First, let’s look at a comprehensive definition of Business Continuity:
Ensuring that the critical operations of a company can continue without stoppage; the capacity to restore systems to a pre-defined level of operation; and the ability maintain acceptable customer service, including delivery of products or services, irrespective of adverse events and following any disruption.
As we can see, Business Continuity includes recovering from any business interruption, which could be as small as a few minutes to as large as recovering from a disaster. Therefore, Disaster Recovery is actually only one part of a larger Business Continuity Plan.
The reason that Disaster Recovery is more familiar is because this type of recovery is the most extensive type of recovery and it gets more press. Truth is, disruptions to business happen all the time but usually companies can provide work arounds quickly enough that those disruptions don’t significantly impact customer service. The key question is, are you using the most efficient method in your recovery?
The goal is to create plans that address all types of potential disruptions, agree on which systems and processes will be addressed first, and have contingencies for a wide range of scenarios. For example, what if no one is available to execute the plan? Could a disaster far away impact your business? What about a hazardous incident on the nearest highway, at your nearest electrical station, or a fire in the offices next door?

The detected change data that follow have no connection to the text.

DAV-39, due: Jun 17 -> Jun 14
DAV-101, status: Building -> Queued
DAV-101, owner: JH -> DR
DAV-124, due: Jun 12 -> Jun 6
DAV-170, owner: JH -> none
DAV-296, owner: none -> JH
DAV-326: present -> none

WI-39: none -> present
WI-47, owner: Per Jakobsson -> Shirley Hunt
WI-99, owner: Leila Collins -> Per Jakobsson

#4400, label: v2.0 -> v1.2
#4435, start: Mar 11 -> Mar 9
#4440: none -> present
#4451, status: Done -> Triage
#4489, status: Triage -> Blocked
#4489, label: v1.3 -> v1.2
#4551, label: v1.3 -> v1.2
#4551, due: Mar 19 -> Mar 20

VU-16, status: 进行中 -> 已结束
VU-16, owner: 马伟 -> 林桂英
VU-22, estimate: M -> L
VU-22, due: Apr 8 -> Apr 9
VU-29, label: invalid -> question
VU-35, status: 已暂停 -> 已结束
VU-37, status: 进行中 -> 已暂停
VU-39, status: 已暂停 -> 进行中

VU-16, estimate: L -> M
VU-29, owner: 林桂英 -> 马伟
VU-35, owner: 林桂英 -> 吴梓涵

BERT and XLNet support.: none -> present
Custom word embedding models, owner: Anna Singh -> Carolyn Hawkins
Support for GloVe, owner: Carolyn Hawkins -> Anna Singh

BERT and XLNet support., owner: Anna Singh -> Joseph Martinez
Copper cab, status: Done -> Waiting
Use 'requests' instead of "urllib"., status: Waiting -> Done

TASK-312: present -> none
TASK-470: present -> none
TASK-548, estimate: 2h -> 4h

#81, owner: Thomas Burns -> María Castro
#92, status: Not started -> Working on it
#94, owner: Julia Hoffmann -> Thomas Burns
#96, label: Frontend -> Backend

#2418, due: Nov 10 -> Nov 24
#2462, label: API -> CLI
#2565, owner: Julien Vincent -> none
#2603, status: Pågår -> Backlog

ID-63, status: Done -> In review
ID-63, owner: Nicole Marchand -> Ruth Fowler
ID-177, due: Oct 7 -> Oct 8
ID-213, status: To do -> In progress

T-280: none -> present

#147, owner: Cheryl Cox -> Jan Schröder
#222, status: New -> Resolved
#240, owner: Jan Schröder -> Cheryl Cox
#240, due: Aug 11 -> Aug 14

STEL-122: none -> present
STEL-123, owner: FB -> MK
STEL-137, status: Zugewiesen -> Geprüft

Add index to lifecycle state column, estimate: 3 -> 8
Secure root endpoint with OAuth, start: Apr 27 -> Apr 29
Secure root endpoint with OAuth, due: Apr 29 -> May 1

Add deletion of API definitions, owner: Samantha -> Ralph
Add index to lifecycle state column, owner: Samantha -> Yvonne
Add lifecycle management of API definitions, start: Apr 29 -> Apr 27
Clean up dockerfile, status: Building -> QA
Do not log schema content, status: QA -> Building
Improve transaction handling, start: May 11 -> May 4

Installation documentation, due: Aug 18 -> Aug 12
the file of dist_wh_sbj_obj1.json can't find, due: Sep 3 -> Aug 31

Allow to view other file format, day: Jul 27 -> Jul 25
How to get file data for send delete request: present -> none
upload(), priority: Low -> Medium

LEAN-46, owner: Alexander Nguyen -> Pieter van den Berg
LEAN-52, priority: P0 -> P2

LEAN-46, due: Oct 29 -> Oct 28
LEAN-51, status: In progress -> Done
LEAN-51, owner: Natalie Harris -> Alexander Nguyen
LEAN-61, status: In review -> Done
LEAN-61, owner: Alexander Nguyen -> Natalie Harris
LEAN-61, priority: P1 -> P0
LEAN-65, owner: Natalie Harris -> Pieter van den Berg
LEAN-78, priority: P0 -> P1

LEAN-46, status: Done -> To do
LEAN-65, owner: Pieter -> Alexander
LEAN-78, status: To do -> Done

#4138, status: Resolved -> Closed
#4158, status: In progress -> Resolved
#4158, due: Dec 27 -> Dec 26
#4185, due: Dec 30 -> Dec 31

To be able to build out their plans and create contingent manual processes if necessary, all departments will need to agree upon the order in which systems will be recovered and which processes take precedence. And IT will need to create their plan to incorporate these requirements alongside their own. When you have developed well thought through and tested plans, you will be able to withstand any size outage with the smallest affect possible to your bottom line.